Episodes
Wednesday Jan 01, 2020
Antivax: Reframing the Vaccination Controversy
Wednesday Jan 01, 2020
Wednesday Jan 01, 2020
BOOK BIT for WTBF-AM/FM in Troy, Ala. for Jan. 10, 2020
“Anti/Vax-Reframing The Vaccination Controversy” by Bernice L. Hausman (Cornell University Press)
When I was a pre-school Baby Boomer, I got both kinds of polio vaccines, to my parent’s great relief. When I turned eleven, I got the measles. It worsened my vision significantly. That was followed immediately by the mumps (both sides). I also had the German measles(rubella) and the chicken pox. Happily for my three younger siblings, the vaccine came out about the time I contracted these diseases, and they were able to avoid all but the chicken pox. We have since gotten the shingles vaccine (because the herpes simplex 1 virus causes chicken pox and shingles.) I am a believer in vaccinations, as is the author, who got her vaccinations as a child and like me, had her children vaccinated. She became concerned about the anti-vaccination controversy in her capacity as Chair of the Depart. of Humanities at the Penn State University College of Medicine in Hershey, PA. She writes,
“Illness is one of the fundamental dramas of human life. It’s a reminder of our own mortality and a basic, humbling reminder of embodiment. This book explores the particular vaccination controversies that surround us today. Anti/Vax tries to answer to answer questions that are not currently being asked and, in so doing, to reorient a stalemated public debate.” This can allow us to “move beyond the inflammatory impasse in which we find ourselves.” The author does not take sides but investigates the controversy itself.
For the past nine years, the author has been researching vaccination controversy. One thing that they learned was “vaccination concerns are as old as vaccination itself”, going back to the early cowpox/smallpox inoculations. “Since the 19th century, vaccination concerns have coalesced around two primary issues: Compulsory vaccination and adverse medical consequences. “ In 1905 the Supreme Court decided that “the government had a right to protect the public’s health, but the individual had the right to be exempted if vaccination posed a risk to his or her health as an individual. After the advent of polio, measles, mumps, and rubella vaccines in the 1950s and 1960s, vaccine mandates were enacted in the 1970s and enforced through school-entry mandates in order to establish herd immunity against particular diseases and hasten the eradication of some, like measles.”
Vaccination controversy “is a complex problem that is a much social as it is scientific.” Are there people on both sides of the argument who are ignorant of the science involved? Absolutely. However, the media and the court of public opinion has no qualms about very negative insults to “anti-vaxers”. “There already exist ideas that allow us to understand vaccine skepticism, and plenty of scholars and popular writers are talking about them, “ she writes. Dr.
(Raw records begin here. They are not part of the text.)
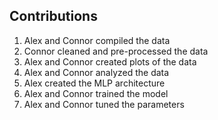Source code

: ## Contributions
1. Alex and Connor compiled the data
2. Connor cleaned and pre-processed the data
3. Alex and Connor created plots of the data
4. Alex and Connor analyzed the data
5. Alex created the MLP architecture
6. Alex and Connor trained the model
7. Alex and Connor tuned the parameters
Hausman adds, “Everyone would do well to take vaccination controversy seriously…as evidence of deeper and widespread disgruntlement with cultural assumptions about techno-scientific advancements, triumph over infectious disease, and other myriad accomplishments of bio-medicine.”
The current rampant distrust in government adds to the controversy (after all, if we can’t trust our government with our tax-money or our property, why should we trust it with our health concerns?) “The answer”, she concludes, “is science and something else. The humanities can help us rethink the way we use evidence and how we might talk to one another as fellow citizens committee to culturally relevant solutions.”